2. Il secondo motivo di ricorso è, invece, manifestamente infondato. Costituisce principio consolidato che non sussiste la preclusione all'esercizio dell'azione penale di cui all'art. 649 cod. proc. pen., quale conseguenza della già avvenuta irrogazione, per lo stesso fatto, di una sanzione formalmente amministrativa, ma avente carattere sostanzialmente "penale", ai sensi dell'art. 4 del Protocollo n. 7 alla Convenzione per la salvaguardia dei diritti dell'uomo e delle libertà fondamentali, allorquando non vi sia coincidenza fra la persona chiamata a rispondere in sede penale e quella sanzionata in via amministrativa (Sez.
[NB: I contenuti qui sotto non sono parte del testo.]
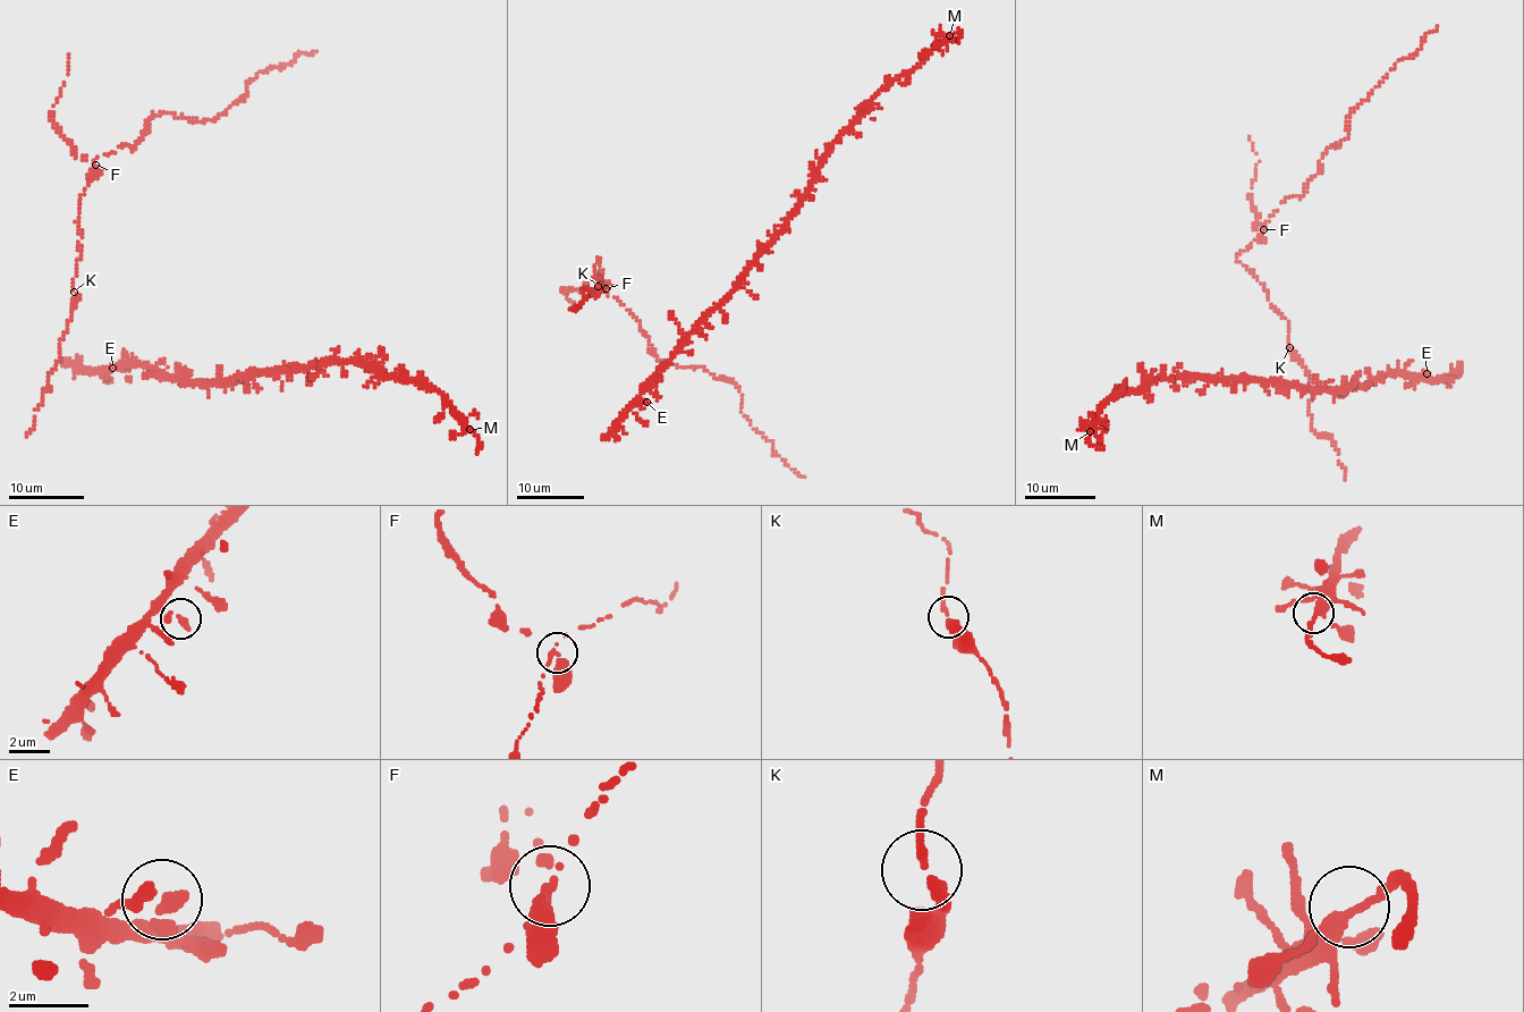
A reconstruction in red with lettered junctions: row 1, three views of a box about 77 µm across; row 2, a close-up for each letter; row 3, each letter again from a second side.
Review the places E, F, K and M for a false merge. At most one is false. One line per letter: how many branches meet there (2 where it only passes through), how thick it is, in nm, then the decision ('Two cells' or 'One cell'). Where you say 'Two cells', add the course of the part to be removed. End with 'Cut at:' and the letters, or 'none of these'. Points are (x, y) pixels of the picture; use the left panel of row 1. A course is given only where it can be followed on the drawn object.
E: Branches: 2. Thickness 240 nm. One cell
F: Branches: 2. Thickness 280 nm. Two cells. Course of the part to remove: (94, 165), (76, 155), (73, 144), (52, 119), (52, 107), (65, 83), (69, 53)
K: Branches: 2. Thickness 280 nm. One cell
M: Branches: 3. Thickness 260 nm. One cell
Cut at: F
F, n. 42897 del 09/08/2018, Rv. 273939 - 03; Sez. 3, n. 24309 del 19/01/2017, Rv. 270515 - 01; Sez. 3, n. 43809 del 24/10/2014, dep. 30/10/2015, Rv. 265118 - 01), come verificatosi nella specie, risultando dagli atti processuali che la sanzione amministrativa è stata inflitta alla società S.C. s.r.l., della quale il ricorrente è il procuratore speciale, società che ha provveduto al relativo pagamento.
P.Q.M.
Annulla la sentenza impugnata con rinvio per nuovo giudizio al Tribunale di Udine, in diversa persona fisica.